Sócio de um bar temático próximo ao parque Lezama, na divisa com o bairro da Boca, em Buenos Aires, Ariel Stein ficou decepcionado com a despedida precoce. “Além do lado pessoal, por ser torcedor do time, é ruim para os negócios. A gente queria ver isso aqui lotado nos dias de jogos”, disse. “Mas torcer para o Boca é isso.”
Nesta quinta-feira (26), os torcedores do Boca tiveram um alívio com a notícia de que a volta do meio-campista Leandro Paredes ao clube está praticamente confirmada, restando apenas a execução da cláusula de saída da Roma.
O desencanto só não foi maior porque o principal adversário do clube cairia um dia depois, com o River sendo derrotado pela Inter de Milão por 2 a 0, em Seattle.
“Um tapa na cara”, diz a capa do Olé, sobre a eliminação do River. As críticas só foram menos intensas por se tratar de uma derrota para um time europeu. “As mais de 40 mil pessoas que lotaram o Lumen Field, em Seattle, não mereciam que o River saísse do Mundial de Clubes tão rápido. O clube provavelmente também não merecia”, afirmou o jornal.

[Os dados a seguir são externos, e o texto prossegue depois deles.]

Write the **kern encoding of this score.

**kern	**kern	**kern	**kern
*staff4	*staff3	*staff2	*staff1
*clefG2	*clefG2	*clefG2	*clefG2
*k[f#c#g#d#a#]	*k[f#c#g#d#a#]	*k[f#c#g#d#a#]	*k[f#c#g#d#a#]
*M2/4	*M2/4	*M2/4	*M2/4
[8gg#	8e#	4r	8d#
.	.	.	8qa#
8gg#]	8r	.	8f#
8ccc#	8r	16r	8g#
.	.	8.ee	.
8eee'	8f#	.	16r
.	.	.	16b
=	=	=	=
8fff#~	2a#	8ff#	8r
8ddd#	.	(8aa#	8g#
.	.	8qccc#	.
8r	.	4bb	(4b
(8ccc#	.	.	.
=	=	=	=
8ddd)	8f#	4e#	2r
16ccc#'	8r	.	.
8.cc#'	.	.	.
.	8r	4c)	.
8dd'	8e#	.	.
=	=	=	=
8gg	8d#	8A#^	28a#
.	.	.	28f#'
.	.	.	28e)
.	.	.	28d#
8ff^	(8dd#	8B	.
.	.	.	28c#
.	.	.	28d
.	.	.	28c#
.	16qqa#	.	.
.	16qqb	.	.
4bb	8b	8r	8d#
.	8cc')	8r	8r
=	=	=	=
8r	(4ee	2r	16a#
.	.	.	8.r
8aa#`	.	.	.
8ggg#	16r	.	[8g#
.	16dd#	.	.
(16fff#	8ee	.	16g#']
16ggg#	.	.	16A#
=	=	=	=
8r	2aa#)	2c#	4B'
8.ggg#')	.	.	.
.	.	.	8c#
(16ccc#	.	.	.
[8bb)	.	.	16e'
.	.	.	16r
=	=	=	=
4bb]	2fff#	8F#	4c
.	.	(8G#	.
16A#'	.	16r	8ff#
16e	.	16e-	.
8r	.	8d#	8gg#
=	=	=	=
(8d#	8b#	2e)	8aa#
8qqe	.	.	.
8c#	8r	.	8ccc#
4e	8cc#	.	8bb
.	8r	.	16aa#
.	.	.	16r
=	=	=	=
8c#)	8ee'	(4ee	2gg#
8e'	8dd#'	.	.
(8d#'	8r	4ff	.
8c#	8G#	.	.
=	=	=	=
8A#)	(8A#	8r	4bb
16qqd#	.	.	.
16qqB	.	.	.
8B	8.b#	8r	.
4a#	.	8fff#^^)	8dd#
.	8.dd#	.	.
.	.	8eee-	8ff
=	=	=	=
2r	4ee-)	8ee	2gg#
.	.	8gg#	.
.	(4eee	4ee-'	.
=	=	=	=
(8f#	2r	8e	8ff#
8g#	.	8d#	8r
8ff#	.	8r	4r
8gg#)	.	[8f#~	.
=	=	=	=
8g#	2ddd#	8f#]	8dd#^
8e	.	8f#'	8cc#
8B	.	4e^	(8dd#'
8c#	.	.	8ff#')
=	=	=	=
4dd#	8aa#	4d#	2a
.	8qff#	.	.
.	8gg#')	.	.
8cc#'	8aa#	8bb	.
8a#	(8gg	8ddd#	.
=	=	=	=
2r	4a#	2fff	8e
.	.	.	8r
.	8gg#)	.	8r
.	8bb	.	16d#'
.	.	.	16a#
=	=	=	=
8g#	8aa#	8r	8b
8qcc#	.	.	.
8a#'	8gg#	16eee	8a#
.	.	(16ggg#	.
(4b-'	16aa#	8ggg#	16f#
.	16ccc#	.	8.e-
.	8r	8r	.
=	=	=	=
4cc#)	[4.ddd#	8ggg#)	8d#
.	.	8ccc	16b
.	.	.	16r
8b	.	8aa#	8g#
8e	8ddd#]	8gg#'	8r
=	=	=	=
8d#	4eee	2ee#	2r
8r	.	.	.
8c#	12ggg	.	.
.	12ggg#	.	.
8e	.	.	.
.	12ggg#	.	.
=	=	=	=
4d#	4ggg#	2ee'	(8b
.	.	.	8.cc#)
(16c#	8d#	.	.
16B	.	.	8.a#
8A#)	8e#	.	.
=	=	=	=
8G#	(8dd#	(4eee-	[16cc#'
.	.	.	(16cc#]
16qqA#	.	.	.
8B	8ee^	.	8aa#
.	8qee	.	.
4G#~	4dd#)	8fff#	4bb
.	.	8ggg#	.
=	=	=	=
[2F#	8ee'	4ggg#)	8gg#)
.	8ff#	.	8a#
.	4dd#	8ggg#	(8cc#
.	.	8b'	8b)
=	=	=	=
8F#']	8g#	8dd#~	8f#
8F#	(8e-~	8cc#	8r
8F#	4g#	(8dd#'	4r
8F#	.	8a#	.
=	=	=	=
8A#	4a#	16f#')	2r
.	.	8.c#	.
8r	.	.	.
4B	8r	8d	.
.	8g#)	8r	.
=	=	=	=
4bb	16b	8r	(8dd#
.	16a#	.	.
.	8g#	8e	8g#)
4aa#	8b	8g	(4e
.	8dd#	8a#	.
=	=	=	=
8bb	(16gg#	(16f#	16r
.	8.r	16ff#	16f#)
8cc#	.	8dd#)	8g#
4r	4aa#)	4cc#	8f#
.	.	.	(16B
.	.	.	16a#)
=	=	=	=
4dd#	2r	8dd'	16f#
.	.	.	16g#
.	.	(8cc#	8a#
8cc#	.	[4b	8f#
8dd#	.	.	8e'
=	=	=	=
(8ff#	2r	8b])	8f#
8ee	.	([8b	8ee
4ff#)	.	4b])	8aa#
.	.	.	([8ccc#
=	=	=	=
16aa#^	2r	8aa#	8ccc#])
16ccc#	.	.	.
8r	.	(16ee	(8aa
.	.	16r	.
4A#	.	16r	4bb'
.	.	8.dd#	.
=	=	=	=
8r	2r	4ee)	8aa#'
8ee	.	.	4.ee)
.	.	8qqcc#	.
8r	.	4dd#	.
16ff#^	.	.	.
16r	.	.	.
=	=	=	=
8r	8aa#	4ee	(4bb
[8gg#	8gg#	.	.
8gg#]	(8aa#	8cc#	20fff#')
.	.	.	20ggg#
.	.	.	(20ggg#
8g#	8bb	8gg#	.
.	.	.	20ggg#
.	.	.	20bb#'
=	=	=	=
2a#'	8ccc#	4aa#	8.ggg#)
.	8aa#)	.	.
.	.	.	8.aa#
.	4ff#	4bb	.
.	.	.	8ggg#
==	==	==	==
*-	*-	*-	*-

“Vamos fazer uma avaliação do que precisamos para dar um salto. Temos que dar o salto nos momentos em que a equipe tem que ir para a frente. Temos que ser muito precisos ao planejar o segundo semestre deste ano”, disse o treinador do River, Marcelo Gallardo.
A imprensa argentina aproveitou para comparar o desempenho da dupla local com o dos times brasileiros que continuam no torneio (Palmeiras, Botafogo, Flamengo e Fluminense). “O Brasil atravessa a maior crise de sua história em termos de seleção, mas, a nível de clubes, é arrebatador”, disse o Clarín.
As derrotas dos dois times ultrapassaram o campo. O presidente Javier Milei aproveitou os resultados para insistir novamente em sua principal bandeira no mundo dos esportes — transformar os clubes em sociedades anônimas — e falou em “fracasso”, em mais um capítulo de sua guerra contra a AFA (Associação Argentina de Futebol).